[INPUT RECORDS]
↓↓↓

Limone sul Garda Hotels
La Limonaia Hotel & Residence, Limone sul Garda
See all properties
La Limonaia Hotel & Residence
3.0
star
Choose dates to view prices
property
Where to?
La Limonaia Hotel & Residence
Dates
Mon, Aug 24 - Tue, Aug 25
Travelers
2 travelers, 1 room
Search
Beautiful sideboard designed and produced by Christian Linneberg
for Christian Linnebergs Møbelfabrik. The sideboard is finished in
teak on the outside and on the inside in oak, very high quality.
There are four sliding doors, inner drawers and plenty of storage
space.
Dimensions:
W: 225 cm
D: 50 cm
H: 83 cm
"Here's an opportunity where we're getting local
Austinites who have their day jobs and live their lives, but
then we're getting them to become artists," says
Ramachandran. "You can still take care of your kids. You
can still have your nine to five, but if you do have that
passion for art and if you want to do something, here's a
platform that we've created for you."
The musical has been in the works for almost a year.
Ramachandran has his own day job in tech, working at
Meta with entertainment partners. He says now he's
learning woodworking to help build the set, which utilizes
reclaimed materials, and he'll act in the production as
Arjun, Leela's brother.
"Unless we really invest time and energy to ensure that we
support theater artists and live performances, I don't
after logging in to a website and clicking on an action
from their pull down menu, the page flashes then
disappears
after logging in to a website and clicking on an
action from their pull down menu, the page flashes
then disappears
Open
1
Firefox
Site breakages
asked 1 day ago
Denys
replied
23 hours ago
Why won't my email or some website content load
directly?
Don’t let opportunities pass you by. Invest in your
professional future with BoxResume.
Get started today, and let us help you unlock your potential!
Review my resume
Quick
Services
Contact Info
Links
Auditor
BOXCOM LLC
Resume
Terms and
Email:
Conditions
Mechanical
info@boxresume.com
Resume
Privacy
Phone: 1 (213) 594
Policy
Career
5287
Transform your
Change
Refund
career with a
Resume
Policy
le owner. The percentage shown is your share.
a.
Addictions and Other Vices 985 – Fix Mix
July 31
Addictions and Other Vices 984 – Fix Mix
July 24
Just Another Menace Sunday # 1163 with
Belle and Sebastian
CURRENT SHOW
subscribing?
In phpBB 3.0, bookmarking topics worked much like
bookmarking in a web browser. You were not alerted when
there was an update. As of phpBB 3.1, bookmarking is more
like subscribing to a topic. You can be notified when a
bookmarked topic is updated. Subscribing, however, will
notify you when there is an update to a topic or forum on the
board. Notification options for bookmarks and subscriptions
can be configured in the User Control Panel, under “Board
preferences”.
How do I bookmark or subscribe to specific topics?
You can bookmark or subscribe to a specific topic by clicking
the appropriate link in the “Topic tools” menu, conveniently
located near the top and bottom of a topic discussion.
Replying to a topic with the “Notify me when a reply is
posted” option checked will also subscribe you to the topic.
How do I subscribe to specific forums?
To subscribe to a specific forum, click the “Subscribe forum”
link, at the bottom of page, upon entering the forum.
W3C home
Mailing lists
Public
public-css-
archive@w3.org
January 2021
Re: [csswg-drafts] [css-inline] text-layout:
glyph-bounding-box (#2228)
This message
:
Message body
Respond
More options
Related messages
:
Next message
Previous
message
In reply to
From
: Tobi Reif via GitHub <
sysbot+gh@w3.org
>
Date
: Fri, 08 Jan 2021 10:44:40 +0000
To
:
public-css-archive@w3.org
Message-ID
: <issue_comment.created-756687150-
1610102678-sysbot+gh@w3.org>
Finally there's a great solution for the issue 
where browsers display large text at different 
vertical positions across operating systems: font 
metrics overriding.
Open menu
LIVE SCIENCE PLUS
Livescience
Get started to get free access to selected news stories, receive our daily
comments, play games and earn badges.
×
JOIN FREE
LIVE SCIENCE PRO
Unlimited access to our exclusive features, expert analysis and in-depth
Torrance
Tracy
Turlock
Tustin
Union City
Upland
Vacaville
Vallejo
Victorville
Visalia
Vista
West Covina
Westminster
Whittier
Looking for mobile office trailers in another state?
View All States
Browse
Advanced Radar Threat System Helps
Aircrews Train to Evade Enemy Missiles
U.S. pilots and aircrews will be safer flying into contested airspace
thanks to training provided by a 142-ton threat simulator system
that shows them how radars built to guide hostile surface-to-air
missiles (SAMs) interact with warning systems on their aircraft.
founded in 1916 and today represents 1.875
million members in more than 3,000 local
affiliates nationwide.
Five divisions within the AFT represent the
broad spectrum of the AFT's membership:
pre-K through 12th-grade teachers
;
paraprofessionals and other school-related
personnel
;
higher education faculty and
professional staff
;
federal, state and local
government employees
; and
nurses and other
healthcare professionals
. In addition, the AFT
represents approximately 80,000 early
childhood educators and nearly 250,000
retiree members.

↑↑↑

[TASK INSTRUCTIONS]
Extract every line of the data above that contains the string "their". Treat uppercase and lowercase letters as distinct.

[EXERCISE OUTPUT]
Austinites who have their day jobs and live their lives, but
from their pull down menu, the page flashes then
action from their pull down menu, the page flashes
missiles (SAMs) interact with warning systems on their aircraft.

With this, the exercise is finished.